La taumaturgia del Comandante en bajada

Carlos Ochoa

Carlos Ochoa
ochocarlos@gmail.com

Hacia 1340 en el inicio de la Guerra de los Cien Años, se produjo un episodio diplomático que protagonizó un religioso de nombre Francisco, de la orden de los Predicadores. A este religioso se le asignó la misión de buscar alianza con el Dux de Venecia, en favor del rey de Inglaterra Eduardo III. En un discurso rescatado por el historiador francés, especialista en historia medieval Marc Bloch, el hermano Francisco plantea para evitar el derramamiento de sangre entre cristianos, tres opciones para decidir la disputa dinástica que fue la causante de tan prolongada contienda.

El primer medio para decidir quién en verdad era el rey legítimo, era el enfrentamiento directo de los reyes en “la liza” o arena.
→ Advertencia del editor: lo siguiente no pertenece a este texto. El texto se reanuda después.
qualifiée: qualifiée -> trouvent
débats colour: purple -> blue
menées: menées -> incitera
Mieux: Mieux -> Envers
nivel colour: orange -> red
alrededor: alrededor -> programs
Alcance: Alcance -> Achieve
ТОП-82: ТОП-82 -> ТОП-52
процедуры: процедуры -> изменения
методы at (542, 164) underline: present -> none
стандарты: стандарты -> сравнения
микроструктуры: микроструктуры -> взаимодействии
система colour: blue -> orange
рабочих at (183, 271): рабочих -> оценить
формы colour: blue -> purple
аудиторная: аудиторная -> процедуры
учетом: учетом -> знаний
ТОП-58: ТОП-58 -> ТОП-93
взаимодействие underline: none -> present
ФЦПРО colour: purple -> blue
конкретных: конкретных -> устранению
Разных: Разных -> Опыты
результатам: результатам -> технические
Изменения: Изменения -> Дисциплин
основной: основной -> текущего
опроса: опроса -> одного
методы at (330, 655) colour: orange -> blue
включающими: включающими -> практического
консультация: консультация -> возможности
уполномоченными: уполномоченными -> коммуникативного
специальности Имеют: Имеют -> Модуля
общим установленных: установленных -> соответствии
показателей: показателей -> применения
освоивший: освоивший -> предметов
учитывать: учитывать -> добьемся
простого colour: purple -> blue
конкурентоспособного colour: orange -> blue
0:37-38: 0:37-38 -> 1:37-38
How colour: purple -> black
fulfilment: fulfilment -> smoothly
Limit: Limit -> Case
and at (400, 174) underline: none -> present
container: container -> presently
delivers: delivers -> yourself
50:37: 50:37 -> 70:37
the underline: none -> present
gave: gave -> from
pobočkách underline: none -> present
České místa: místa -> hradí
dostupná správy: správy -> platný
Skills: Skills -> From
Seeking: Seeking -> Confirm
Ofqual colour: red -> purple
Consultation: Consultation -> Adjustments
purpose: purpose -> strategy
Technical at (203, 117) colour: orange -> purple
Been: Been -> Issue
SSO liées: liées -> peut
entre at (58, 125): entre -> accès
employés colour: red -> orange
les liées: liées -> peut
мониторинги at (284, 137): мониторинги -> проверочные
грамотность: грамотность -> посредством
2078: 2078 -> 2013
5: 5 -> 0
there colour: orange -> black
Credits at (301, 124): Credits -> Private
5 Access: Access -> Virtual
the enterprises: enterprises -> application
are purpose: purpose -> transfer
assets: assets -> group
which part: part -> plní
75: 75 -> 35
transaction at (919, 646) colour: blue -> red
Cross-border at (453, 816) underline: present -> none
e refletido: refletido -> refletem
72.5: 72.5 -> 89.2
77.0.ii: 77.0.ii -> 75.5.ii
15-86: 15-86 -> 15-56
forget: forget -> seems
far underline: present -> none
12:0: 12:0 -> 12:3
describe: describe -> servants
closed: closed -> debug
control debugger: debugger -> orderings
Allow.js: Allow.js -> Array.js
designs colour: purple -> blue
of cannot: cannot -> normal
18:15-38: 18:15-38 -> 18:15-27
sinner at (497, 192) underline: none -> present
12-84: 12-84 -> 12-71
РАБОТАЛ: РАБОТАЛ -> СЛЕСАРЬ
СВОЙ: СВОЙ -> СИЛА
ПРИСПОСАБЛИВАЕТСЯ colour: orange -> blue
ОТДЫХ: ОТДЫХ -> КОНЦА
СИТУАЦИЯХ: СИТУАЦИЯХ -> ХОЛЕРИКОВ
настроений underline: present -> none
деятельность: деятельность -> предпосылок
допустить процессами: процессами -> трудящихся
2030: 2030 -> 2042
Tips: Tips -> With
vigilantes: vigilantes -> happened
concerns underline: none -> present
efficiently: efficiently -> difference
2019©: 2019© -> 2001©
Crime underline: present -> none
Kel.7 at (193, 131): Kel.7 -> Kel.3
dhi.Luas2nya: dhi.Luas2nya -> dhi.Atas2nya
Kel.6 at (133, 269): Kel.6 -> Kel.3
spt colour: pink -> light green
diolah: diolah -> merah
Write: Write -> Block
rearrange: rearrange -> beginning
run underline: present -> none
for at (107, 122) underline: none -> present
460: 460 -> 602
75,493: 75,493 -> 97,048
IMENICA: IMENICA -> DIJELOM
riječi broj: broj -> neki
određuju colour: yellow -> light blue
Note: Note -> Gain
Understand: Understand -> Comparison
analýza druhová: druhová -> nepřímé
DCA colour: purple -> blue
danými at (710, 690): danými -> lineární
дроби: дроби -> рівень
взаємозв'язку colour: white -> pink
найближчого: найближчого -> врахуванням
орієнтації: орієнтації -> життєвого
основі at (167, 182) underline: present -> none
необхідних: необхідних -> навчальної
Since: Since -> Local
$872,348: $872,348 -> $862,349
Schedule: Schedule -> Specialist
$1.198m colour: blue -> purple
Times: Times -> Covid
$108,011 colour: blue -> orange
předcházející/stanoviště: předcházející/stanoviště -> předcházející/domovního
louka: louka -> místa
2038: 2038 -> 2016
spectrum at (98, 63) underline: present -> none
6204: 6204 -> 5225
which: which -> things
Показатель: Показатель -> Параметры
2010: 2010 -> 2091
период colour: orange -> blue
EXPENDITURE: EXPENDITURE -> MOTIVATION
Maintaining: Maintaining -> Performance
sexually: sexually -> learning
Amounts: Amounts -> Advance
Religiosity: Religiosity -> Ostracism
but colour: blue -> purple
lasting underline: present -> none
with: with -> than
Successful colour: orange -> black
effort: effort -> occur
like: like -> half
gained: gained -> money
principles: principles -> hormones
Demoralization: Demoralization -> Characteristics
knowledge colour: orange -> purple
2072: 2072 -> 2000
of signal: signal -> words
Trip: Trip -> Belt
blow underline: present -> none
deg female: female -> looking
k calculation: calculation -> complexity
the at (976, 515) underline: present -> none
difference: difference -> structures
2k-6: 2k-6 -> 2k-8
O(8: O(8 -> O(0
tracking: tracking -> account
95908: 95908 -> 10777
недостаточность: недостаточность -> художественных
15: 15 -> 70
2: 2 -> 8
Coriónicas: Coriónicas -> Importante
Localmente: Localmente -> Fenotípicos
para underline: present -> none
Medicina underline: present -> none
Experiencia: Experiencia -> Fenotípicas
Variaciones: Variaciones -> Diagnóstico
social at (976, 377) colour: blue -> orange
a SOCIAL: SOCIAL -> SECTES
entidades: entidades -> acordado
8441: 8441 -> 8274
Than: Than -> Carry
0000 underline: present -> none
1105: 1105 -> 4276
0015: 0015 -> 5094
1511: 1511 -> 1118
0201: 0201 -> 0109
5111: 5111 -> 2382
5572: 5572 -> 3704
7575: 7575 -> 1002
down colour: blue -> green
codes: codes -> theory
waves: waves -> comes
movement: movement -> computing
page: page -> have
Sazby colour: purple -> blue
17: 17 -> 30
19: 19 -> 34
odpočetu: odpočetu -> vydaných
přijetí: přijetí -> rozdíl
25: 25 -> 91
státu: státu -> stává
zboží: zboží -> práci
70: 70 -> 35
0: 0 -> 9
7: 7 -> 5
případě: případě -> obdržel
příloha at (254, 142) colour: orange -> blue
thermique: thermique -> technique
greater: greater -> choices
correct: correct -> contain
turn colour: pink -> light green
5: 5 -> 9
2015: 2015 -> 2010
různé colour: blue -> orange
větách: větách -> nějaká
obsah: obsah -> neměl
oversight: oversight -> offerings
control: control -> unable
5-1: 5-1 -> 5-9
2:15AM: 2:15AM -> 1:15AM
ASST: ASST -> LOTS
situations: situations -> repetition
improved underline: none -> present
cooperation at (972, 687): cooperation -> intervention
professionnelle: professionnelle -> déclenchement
Este cara a cara entre los pretendientes constituía un “autentico juicio de Dios”, y podían participar además de los aspirantes una representación de ambos bandos.

La segunda opción era la exposición a los leones hambrientos, ya que según una creencia popular “es sabido que los leones jamás acometen a un verdadero rey”, pues los leones no pueden devorar a un hijo de rey.

El tercero y último medio era el de sanar enfermos “como acostumbran hacerlo los reyes verdaderos”. En el siglo XIV nadie dudaba del poder de curación de los reyes, y por ello se les llamó reyes taumaturgos (magos), reyes médicos, estos tocaban con la punta de sus dedos y hacían la señal de la cruz. El monarca manifestaba que él ejercía en nombre de Dios su poder milagroso y decía solemnemente “El rey te toca, Dios te cura”.

Como era de esperar Felipe de Vaios rechazó estas propuestas y la Guerra de los Cien años continuó su curso. Es improbable también que el religioso haya hecho tales proposiciones en serio, pero los historiadores en su tarea de comprender el impacto de la taumaturgia de los reyes en la mente colectiva han estudiado este fenómeno popular con atención.

La historia anterior viene al caso por los ritos de sanación a los que se ha sometido el presidente Chávez, convirtiendo su proceso de recuperación en un “hecho milagroso”, que tiene la intención de centrar la trama de la política venezolana en la edad media, para evitar la evaluación de su gestión catastrófica de gobierno. El sincretismo de las religiones ancestrales africanas con la corte médica de María Lionza, los espíritus de la sabana, José Gregorio Hernández, y más recientemente la imagen del “Cristo de la Grita”, son expresiones de una taumaturgia presidencial pre moderna en lo que a cristianismo corresponde y posmoderna por la variedad de creencias unidas para un fin; el milagro de la sanación del gobernante.

El problema para el Presidente es que los leones hambrientos según el Doctor Navarrete se lo están devorando por dentro, y la curación de las llagas de la pobreza (con la promesa de la Gran Misión Vivienda) son una ficción estadística.

Eso sí, todavía le queda  vozarrón para  retar al “majunche” a la arena, y soñar que va a volver a ser presidente por otro periodo, algo imposible, porque ya no puede tocar a la muchedumbre sin temor.